“Scary? When we’re working on the roof terrace, eating dinner alone together or with our friends, enjoying a drink, making breakfast, having sex—does any of that feel scary?” His blunt challenge made her feel like a coward.
“No, but—”
“Is that what you’re thinking of when we’re together? You’re lying there wondering when we’re going to break up?” His voice was level but there was a distance that she hadn’t felt before, as if he was slipping away and she was powerless to stop it.
She’d never seen him like this. Never heard him use this tone.
“All I’m saying is that relationships end all the time. It’s a fact of life.”
“Yes, it is. Which makes it all the more important to pick the right person. You’re the right person for me, Frankie, but only if I’m the right person for you. I don’t know what your mother said to you, but I do know that as long as you listen to her, and keep focused on what happened all those years ago instead of paying attention to your own feelings and what’s happening now, this is never going to work.”
Never going to work? Oh God—
She couldn’t breathe.
“Wait—stop. Are you breaking up with me?”
“No.” He sounded weary. “I think you’re the one breaking up with me.”
Claws stalked through the apartment, swishing her tail, but for once neither of them took any notice.
“I’m not! All I’m saying i
s—” She broke off and his gaze locked on hers.
“All you’re saying is that you don’t trust me. Not enough. You don’t trust us, or what we have. Maybe this was a fling to you, a way of discovering your sexuality, but it was more than that for me. Yes, the sex is off the scale but I’m not interested in a fling, Frankie. Not with you. I want the whole thing, thick and thin, richer and poorer, sickness and health, but only if you one hundred percent trust in what we have. I’ve seen my parents weather rough times, and they’ve done it because they trusted each other and in their love, and neither one of them was ever going to give up on that.”
“I don’t know if you’re breaking up or proposing.”
“Neither. I’m asking you to think about what we have and what you want. Because I don’t want to be in a relationship where one of us doubts the other. That doesn’t work for me.” He reached for his phone and his keys and she felt an acute stab of panic.
“Where are you going?”
“I’m going for a walk, and then I’m going to the workshop.”
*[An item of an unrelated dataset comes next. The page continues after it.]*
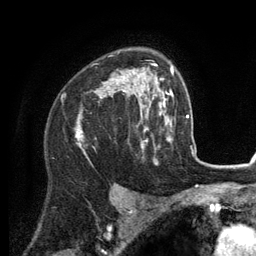
Breast MRI (dynamic contrast-enhanced), one axial slice. Position 89 of 134 along the scan axis. Cropped to one breast. Dynamic contrast-enhanced series, time point 2 of 6 at this slice position (early post-contrast). 3 T. TE 2.8 ms, TR 7.3 ms. 1.2 mm slice thickness. 256 × 256 image matrix, field of view 180 × 180 mm. Female patient.
Outlined on this slice (semi-automatically segmented with operator editing):
- enhancing-tissue mask used for the functional tumour volume (all voxels passing the contrast-enhancement thresholds inside the analysis volume; usually the tumour): bounding box [x1, y1, x2, y2] px = [76, 65, 156, 150]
“It’s Sunday.” And they’d planned on having a lazy morning followed by a long walk in Central Park. She’d been looking forward to it.
“I know what day it is.” He paused for a moment and rubbed his fingers over his forehead, as if he was trying to ease an enormous pressure. “We lost a couple of days because of Roxy, so I need to catch up, and—I need some space.”
“From me?”
“I’m not made of stone, Frankie. I have feelings, too. I care about you. I care about us, and the fact that you don’t want the same thing—” He broke off and then shook his head. “I’ll see you later.”
She’d never seen him this upset. The emotion visible in his eyes was raw, real and almost too painful to watch. And even more painful was the knowledge that she was the cause.
Feeling sick, Frankie opened her mouth to speak, to stop him leaving, but Matt left the apartment without looking back.
“Matt? Wait.”
Realizing that someone was yelling at him, Matt turned and saw Eva sprinting toward him. Her hair flew around her shoulders and she was wearing flip-flops on her feet.
The last thing he wanted right now was company, but he stopped and waited for her to catch up with him. “What’s wrong?”
“Nothing’s wrong. At least not with me.” She was breathless and her hair was messy.
“Your T-shirt is on inside out. You look as if you just got out of bed.”
“That’s because I did.” She tugged at it self-consciously. “Ten minutes ago I was asleep.”